● REQUIRED WORK
The required answer is every line of the data containing the word "immersed".

● EXERCISE INPUTS
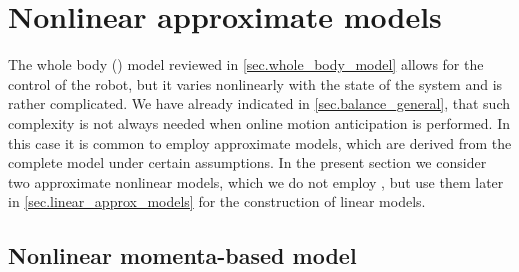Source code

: \section{Nonlinear approximate models}\label{sec.nonlinear_approx_models}

The whole body () model reviewed in
\cref{sec.whole_body_model} allows for the control of the robot, but it varies
nonlinearly with the state of the system and is rather complicated. We have
already indicated in \cref{sec.balance_general}, that such complexity is not
always needed when online motion anticipation is performed. In this case it is
common to employ approximate models, which are derived from the complete model
under certain assumptions. In the present section we consider two approximate
nonlinear models, which we do not employ , but use them later in
\cref{sec.linear_approx_models} for the construction of linear models.


\subsection{Nonlinear momenta-based model}\label{sec.momenta_based_nonlinear}

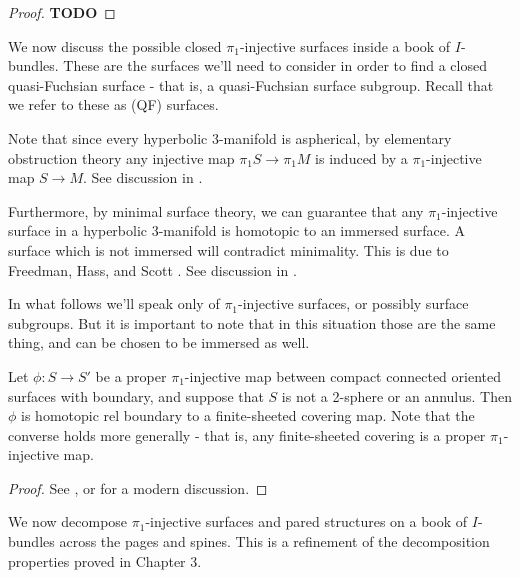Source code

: \begin{proof}

\textbf{TODO}

\end{proof}

We now discuss the possible closed $\pi_1$-injective surfaces inside a book of
$I$-bundles. These are the surfaces we'll need to consider in order to find
a closed quasi-Fuchsian surface - that is, a quasi-Fuchsian surface subgroup.
Recall that we refer to these as (QF) surfaces.

Note that since every hyperbolic 3-manifold is aspherical, by elementary
obstruction theory any injective map $\pi_1S \to \pi_1M$ is induced by
a $\pi_1$-injective map $S \to M$. See discussion in \cite[Section 1.1]{LR}.

Furthermore, by minimal surface theory, we can guarantee that any
$\pi_1$-injective surface in a hyperbolic 3-manifold is homotopic to an
immersed surface.  A surface which is not immersed will contradict minimality.
This is due to Freedman, Hass, and Scott \cite{FreedmanHassScott}. See
discussion in \cite[Section 1]{Neu}.

In what follows we'll speak only of $\pi_1$-injective surfaces, or possibly
surface subgroups. But it is important to note that in this situation those are
the same thing, and can be chosen to be immersed as well.

\begin{lemma}\label{L:covering}

Let $\phi\colon S \to S'$ be a proper $\pi_1$-injective map between compact
connected oriented surfaces with boundary, and suppose that $S$ is not
a 2-sphere or an annulus.  Then $\phi$ is homotopic rel boundary to
a finite-sheeted covering map.  Note that the converse holds more generally
- that is, any finite-sheeted covering is a proper $\pi_1$-injective map.

\end{lemma}

\begin{proof}

See \cite{Nielsen}, or \cite{GabaiKazez} for a modern discussion.

\end{proof}

We now decompose $\pi_1$-injective surfaces and pared structures on a book of
$I$-bundles across the pages and spines. This is a refinement of the
decomposition properties proved in Chapter 3.

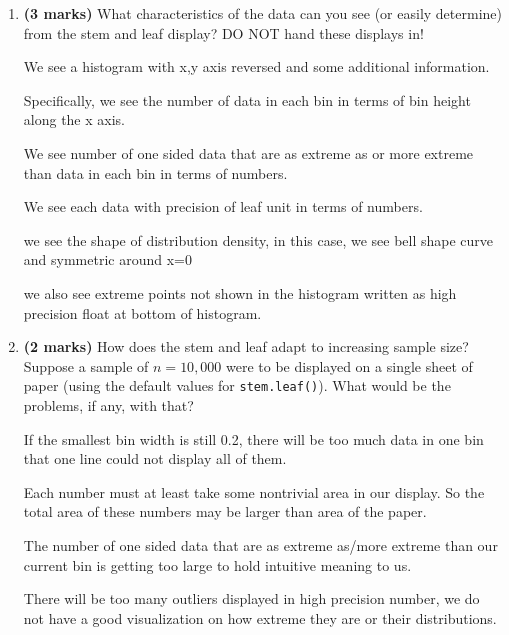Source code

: \documentclass[
]{article}
\begin{document}
\begin{enumerate}
\def\labelenumi{\alph{enumi}.}
\item
  \textbf{(3 marks)} What characteristics of the data can you see (or
  easily determine) from the stem and leaf display? DO NOT hand these
  displays in!

  We see a histogram with x,y axis reversed and some additional
  information.

  Specifically, we see the number of data in each bin in terms of bin
  height along the x axis.

  We see number of one sided data that are as extreme as or more extreme
  than data in each bin in terms of numbers.

  We see each data with precision of leaf unit in terms of numbers.

  we see the shape of distribution density, in this case, we see bell
  shape curve and symmetric around x=0

  we also see extreme points not shown in the histogram written as high
  precision float at bottom of histogram.
\item
  \textbf{(2 marks)} How does the stem and leaf adapt to increasing
  sample size? Suppose a sample of \(n=10,000\) were to be displayed on
  a single sheet of paper (using the default values for
  \texttt{stem.leaf()}). What would be the problems, if any, with that?

  If the smallest bin width is still 0.2, there will be too much data in
  one bin that one line could not display all of them.

  Each number must at least take some nontrivial area in our display. So
  the total area of these numbers may be larger than area of the paper.

  The number of one sided data that are as extreme as/more extreme than
  our current bin is getting too large to hold intuitive meaning to us.

  There will be too many outliers displayed in high precision number, we
  do not have a good visualization on how extreme they are or their
  distributions.
\end{enumerate}
\end{document}
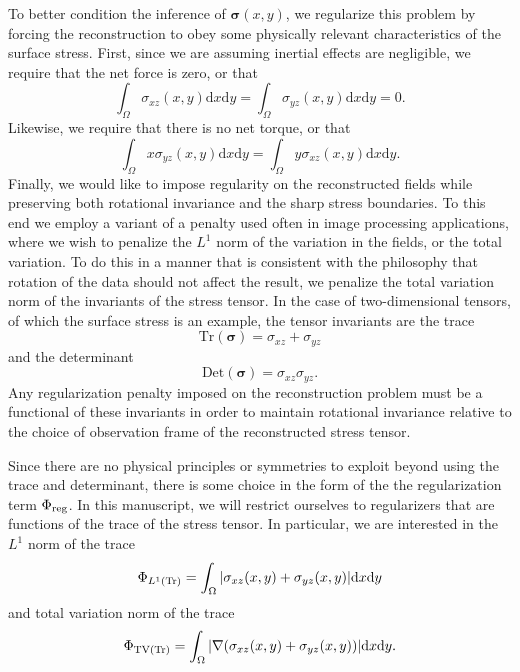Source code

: \documentclass[aps,prl,reprint,twocolumn,groupedaddress,showpacs]{revtex4}
\newcommand{\bsigma}{{\boldsymbol\sigma}}
\def\dd{\mbox{d}}
\begin{document}
To better condition the inference of $\bsigma(x,y)$, we regularize
this problem by forcing the reconstruction to obey some physically
relevant characteristics of the surface stress. First, since we are
assuming inertial effects are negligible, we require that the net
force is zero, or that
\begin{equation}
\int_\Omega\sigma_{xz}(x,y)\dd x \dd y= \int_\Omega\sigma_{yz}(x,y)\dd x \dd y = 0.
\label{NOFORCE}
\end{equation}
Likewise, we require that there is no net torque, or that
\begin{equation}
\int_\Omega x \sigma_{yz}(x,y) \dd x \dd y  = \int_\Omega y\sigma_{xz}(x,y) \dd x \dd y.
\label{NOTORQUE}
\end{equation}
%
Finally, we would like to impose regularity on the reconstructed
fields while preserving both rotational invariance and the sharp
stress boundaries. To this end we employ a variant of a penalty used often in
image processing applications, where we wish to penalize the $L^1$
norm of the variation in the fields, or the total variation. To do
this in a manner that is consistent with the philosophy that
rotation of the data should not affect the result, we penalize the
total variation norm of the invariants of the stress tensor. In the
case of two-dimensional tensors, of which the surface stress is an
example, the tensor invariants are the trace
\begin{equation}
\textrm{Tr}(\bsigma) = \sigma_{xz} + \sigma_{yz}
\end{equation}
and the determinant
\begin{equation}
\textrm{Det}(\bsigma) = \sigma_{xz} \sigma_{yz}.
\end{equation}
Any regularization penalty imposed on the reconstruction problem must
be a functional of these invariants in order to maintain rotational
invariance relative to the choice of observation frame of the
reconstructed stress tensor.
 
Since there are no physical principles or symmetries to exploit beyond
using the trace and determinant, there is some choice in the form of
the the regularization term $\Phi_{\rm reg}$.  In this manuscript, we
will restrict ourselves to regularizers that are 
functions of the trace of the stress tensor. In
particular, we are interested in the $L^1$ norm of the trace
\begin{equation}
\Phi_{L^1({\rm Tr})} = \int_\Omega \vert \sigma_{xz}(x,y) + \sigma_{yz}(x,y)  \vert \dd x\dd y
\label{eq:PhiL1Tr}
\end{equation}
and total variation norm of the trace
%
\begin{equation}
\Phi_{\rm TV(Tr)} =  \int_\Omega | \nabla(\sigma_{xz}(x,y) + \sigma_{yz}(x,y) ) | \dd x\dd y.
\label{eq:PhiTVTr}
\end{equation}
\end{document}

● EXERCISE ANSWER
immersed surface.  A surface which is not immersed will contradict minimality.
the same thing, and can be chosen to be immersed as well.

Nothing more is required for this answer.